_Exercise brief_: Up to and including the line with "4. **Database lookup**: API", reproduce the listing below exactly, beginning at its first line.

_Data for the task_:

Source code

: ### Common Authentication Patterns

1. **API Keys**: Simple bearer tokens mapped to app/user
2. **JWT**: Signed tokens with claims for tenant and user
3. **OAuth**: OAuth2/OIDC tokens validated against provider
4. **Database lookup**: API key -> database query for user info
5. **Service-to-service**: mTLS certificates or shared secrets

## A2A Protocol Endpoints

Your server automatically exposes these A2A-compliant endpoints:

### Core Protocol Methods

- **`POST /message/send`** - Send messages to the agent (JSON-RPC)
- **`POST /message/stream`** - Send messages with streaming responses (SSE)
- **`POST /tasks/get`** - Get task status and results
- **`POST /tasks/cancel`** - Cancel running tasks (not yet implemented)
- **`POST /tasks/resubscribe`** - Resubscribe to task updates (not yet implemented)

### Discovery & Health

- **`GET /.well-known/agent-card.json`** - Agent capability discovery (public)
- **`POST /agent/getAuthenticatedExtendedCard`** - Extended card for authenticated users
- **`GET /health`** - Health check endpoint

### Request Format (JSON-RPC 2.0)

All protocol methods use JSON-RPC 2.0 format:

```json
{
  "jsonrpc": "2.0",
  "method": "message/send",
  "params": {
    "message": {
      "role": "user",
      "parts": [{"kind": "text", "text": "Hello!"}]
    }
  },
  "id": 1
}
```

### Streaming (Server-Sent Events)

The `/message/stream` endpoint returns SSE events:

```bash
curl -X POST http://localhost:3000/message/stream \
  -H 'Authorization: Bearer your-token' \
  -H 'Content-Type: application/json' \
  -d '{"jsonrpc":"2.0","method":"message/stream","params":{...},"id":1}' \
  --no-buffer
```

_Written response_:
Source code

: ### Common Authentication Patterns

1. **API Keys**: Simple bearer tokens mapped to app/user
2. **JWT**: Signed tokens with claims for tenant and user
3. **OAuth**: OAuth2/OIDC tokens validated against provider
4. **Database lookup**: API key -> database query for user info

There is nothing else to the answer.